PASSAGE TO READ
##############################
Re: Recommendations for Unicode auto-detection

From: Doug Ewell (doug@ewellic.org)
Date: Wed Oct 06 2010 - 12:58:28 CDT

  • Next message: Mark Davis ☕: "Fwd: some Unicode 6.0 symbols"

    Bjoern Hoehrmann <derhoermi at gmx dot net> wrote:

    > ... However, there are no or insufficient recommendations when
    > protocols should allow [U+FEFF signatures], and which of the many
    > signatures should be recognized when performing auto-detection.

    I assume you have read http://unicode.org/faq/utf_bom.html#BOM .

    Increasingly, protocols tend to discourage or forbid the use of U+FEFF
    signatures, either to achieve poor-man's compatibility with 8-bit legacy
    applications (like shell scripts), or out of fears that two encoding
    declarations in the same document (e.g. U+FEFF signature plus XML
    "encoding") might disagree.

    This type of objection to in-band tagging mechanisms tends to assume
    that all worthwhile data is in a high-level markup format, or that
    processing these sequences is too difficult for 21st-century software.

    > Furthermore, the signatures are ambiguous.

    The only ambiguity I can think of is where "little-endian UTF-16 BOM
    followed by U+0000" can be confused with "little-endian UTF-32 BOM."
    Most text strings do not begin with U+0000, so even this case is more of
    a theoretical problem than a real one.
##############################
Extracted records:
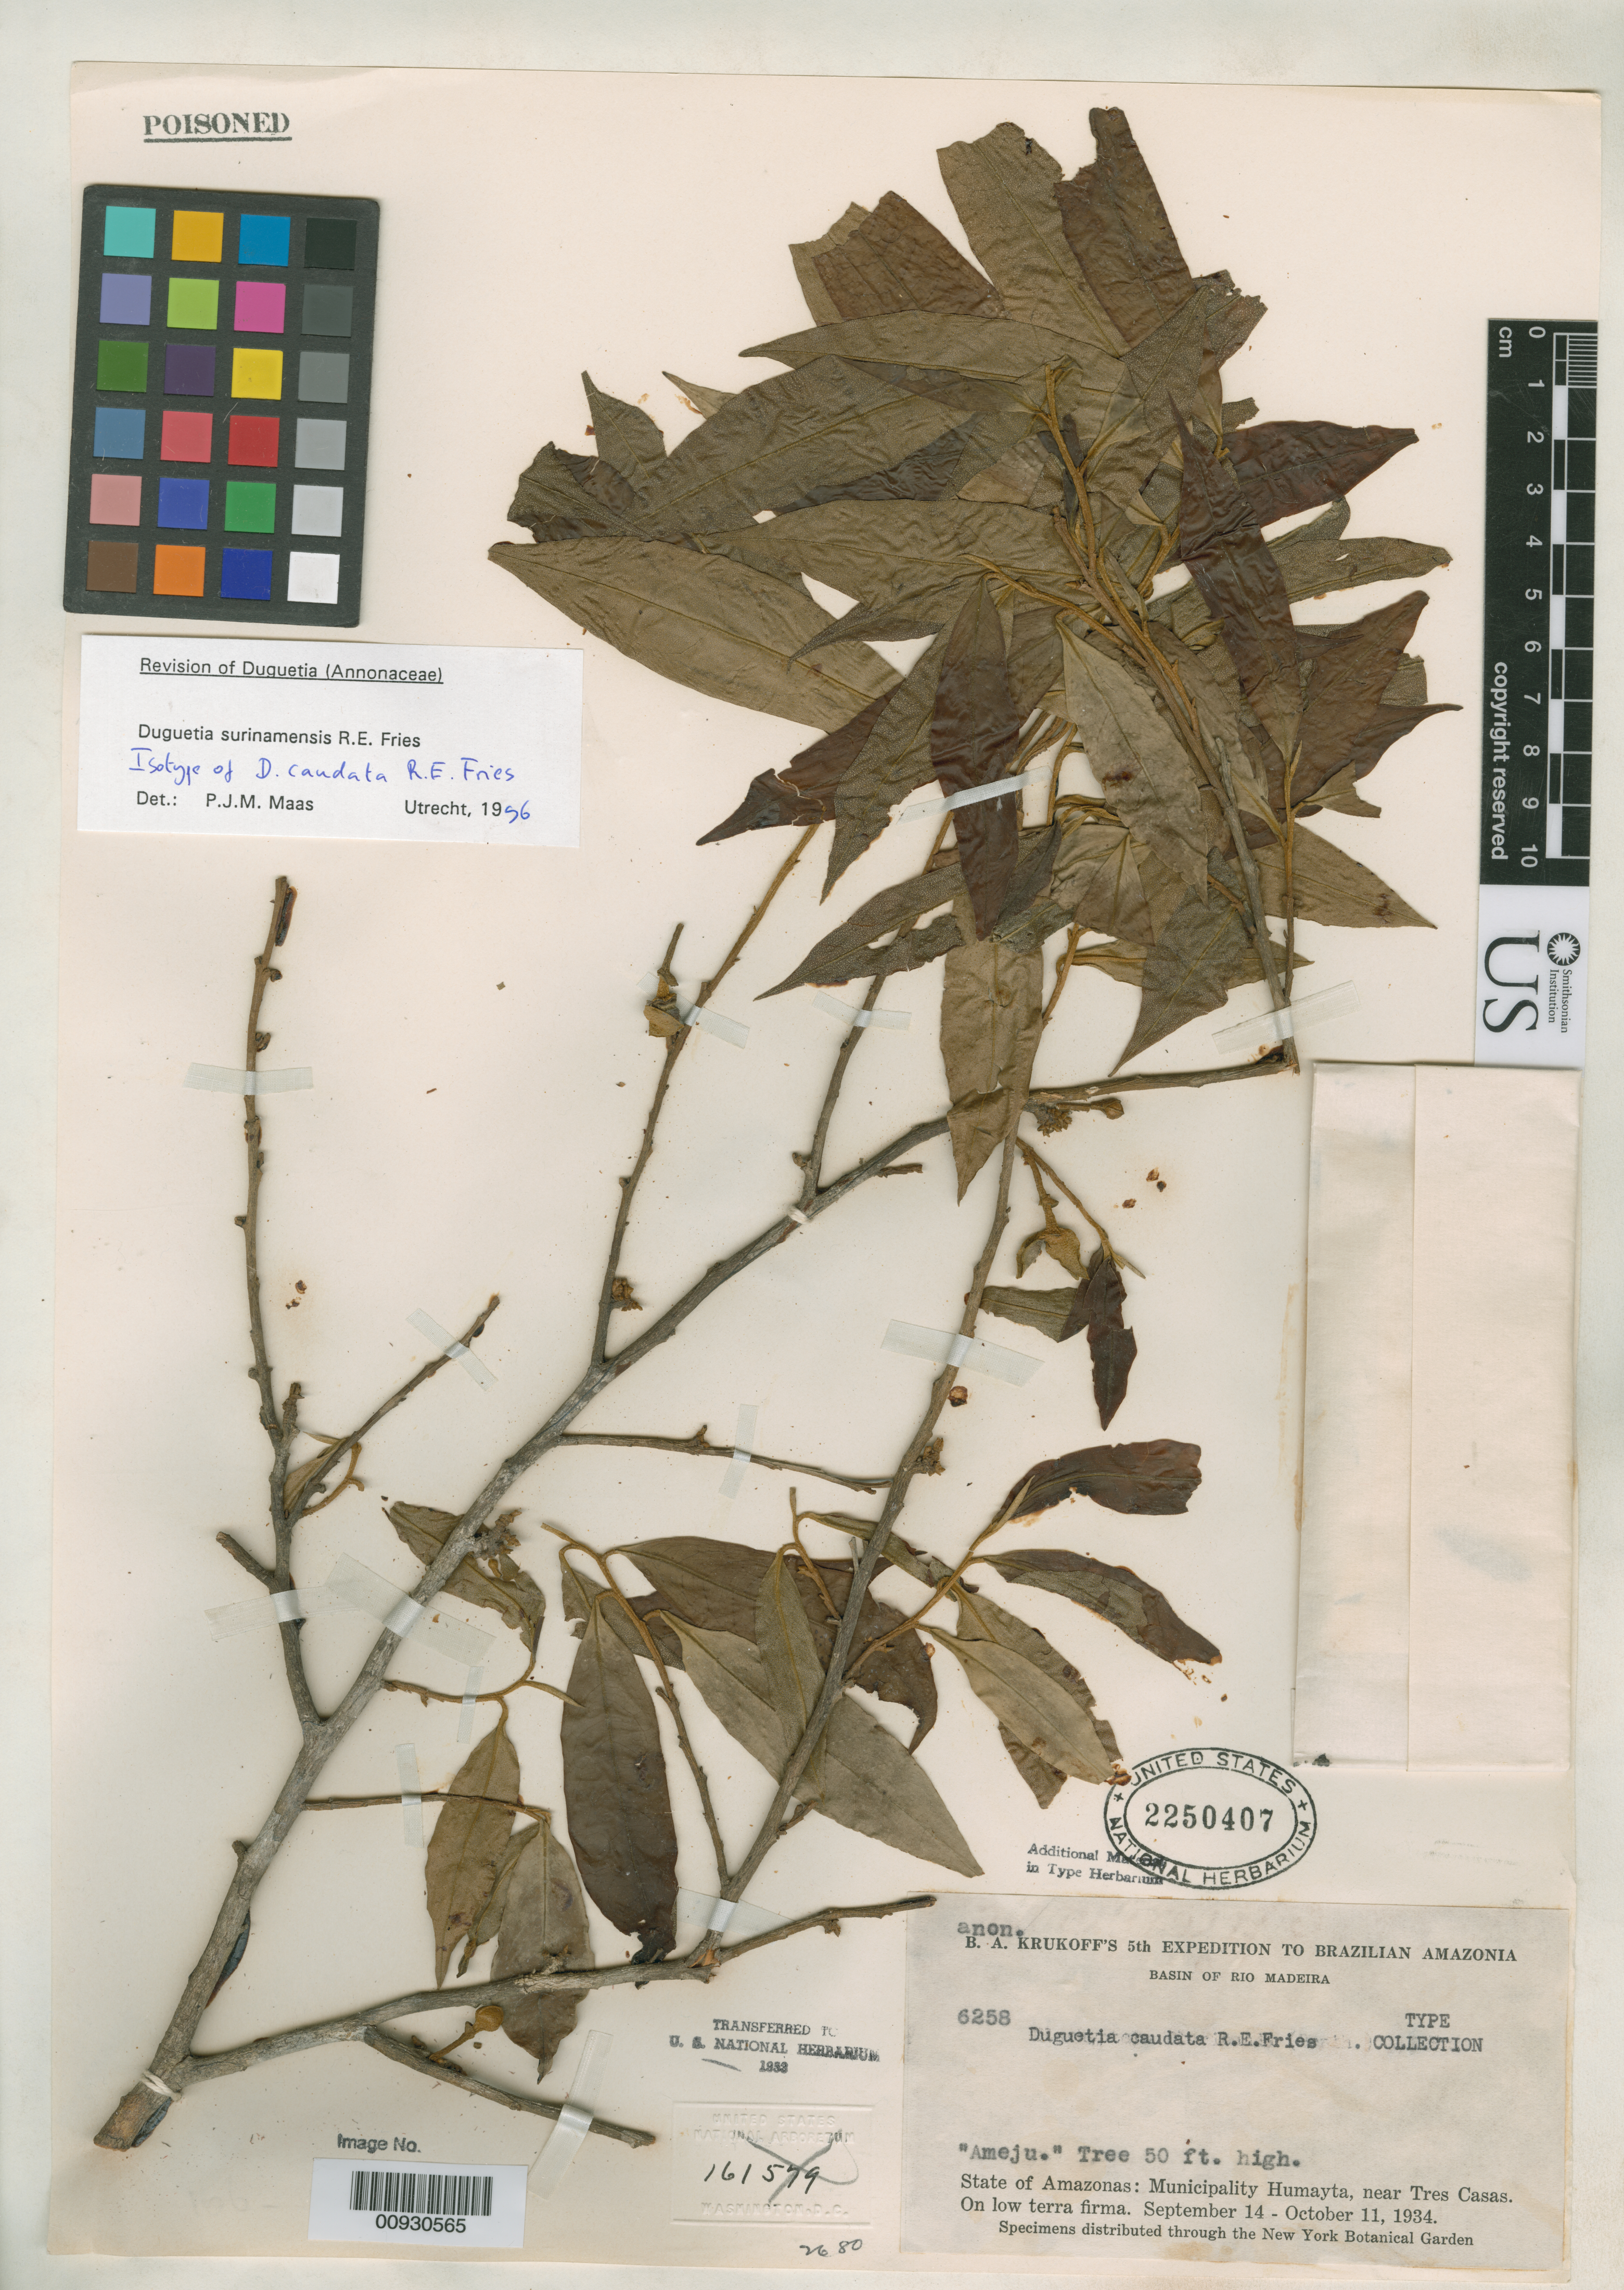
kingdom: Plantae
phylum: Tracheophyta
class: Magnoliopsida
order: Magnoliales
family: Annonaceae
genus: Duguetia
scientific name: Duguetia caudata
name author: R.E. Fr.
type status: Isotype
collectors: B. A. Krukoff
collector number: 6258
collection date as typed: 14 Sep 1934 to 11 Oct 1934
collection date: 1934-09-14/1934-10-11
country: Brazil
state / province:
##############################
SET TASKS
[a] Answer these questions about the reply on Unicode auto-detection:
(i) Who sent the reply?
(ii) What two motives does the reply give for protocols discouraging or forbidding U+FEFF signatures?
(iii) Which two signatures does the reply say can be confused with each other?
[b] Extend the reply on Unicode auto-detection from its final sentence, keeping the same voice and subject.

TASK ANSWERS
[a]
(i) Doug Ewell.
(ii) Achieving poor-man's compatibility with 8-bit legacy applications such as shell scripts, and fear that two encoding declarations in the same document (for example, a U+FEFF signature plus XML "encoding") might disagree.
(iii) A little-endian UTF-16 BOM followed by U+0000, and a little-endian UTF-32 BOM.

[b]
    There are several possible byte sequences for the UTF-7 signature, but
    this is more of an inconvenience than an ambiguity. UTF-7 signatures
    tend to appear more in comprehensive tables of signatures than in actual
    content.

    > This has lead to a situation where protocols vary considerably leading
    > to interoperability failures and potential security problems. For
    > instance, it is common for XML processors to support UTF-32 and detect
    > it properly, while other formats, like "HTML5" require treating
    > documents with a UTF-32 LE signature as UTF-16 LE. Yet other formats,
    > like JSON, are textual in nature and permit only various Unicode
    > encodings, but do not permit the BOM.

    HTML5, at least, deliberately forbids the use of certain encodings (like
    SCSU) and auto-detection of others (like UTF-32), not only to prevent
    cross-site scripting attacks, but out of a belief that supporting them
    "just wastes developer time." See
    http://lists.w3.org/Archives/Public/public-html-comments/2008Jan/0032.html
    to see this viewpoint expressed by an HTML Working Group participant.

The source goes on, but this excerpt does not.